Piszę to głównie z przyjemności, po prostu lubię. Jeśli szukacie czegoś szybkiego, co wciąga to jest to książka dla was.

Nie przedłużając, czytajcie!😌

Ps. Zachęcam do oddania głosu!!

Zara

Mam ochotę zacząć biec najszybciej jak potrafię, ale nogi po złości odmawiają mi posłuszeństwa.  chowam ręce do kieszeni kurtki. I wypuszczam powietrze.

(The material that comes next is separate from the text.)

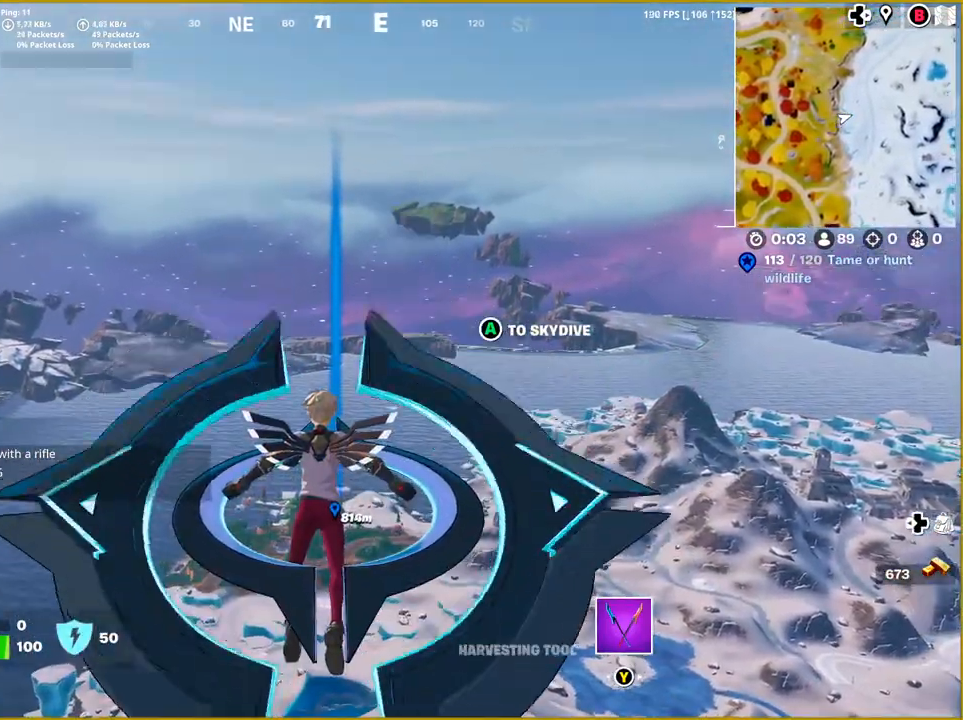
Gameplay with a controller (PlayStation layout); each line is a JSON object with the inputs held at the frame after it. "events" lists button and stick changes between this image and that frame as [ms after this image, input, new state], when the widget could be followed in between.
{"buttons": [], "left_stick": "up", "right_stick": "center", "events": [[367, "CROSS", "down"], [433, "CROSS", "up"]]}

W głowie zaczynają pojawiać się najczarniejsze scenariusze i chociaż mam ogromną ochotę wytrącić je z niej najszybciej jak się da, to nie potrafię.

Powoli idę w stronę pni drzew. Gęsto ułożone, wydają mi się świetnym miejscem na chwilowe schronienie.

Przestaję mieć nadzieję, że mam omamy, gdy czyjąś ręka dotyka mojego ramienia, a za sekundę, druga. Tyle że ta, ląduje na moich ustach.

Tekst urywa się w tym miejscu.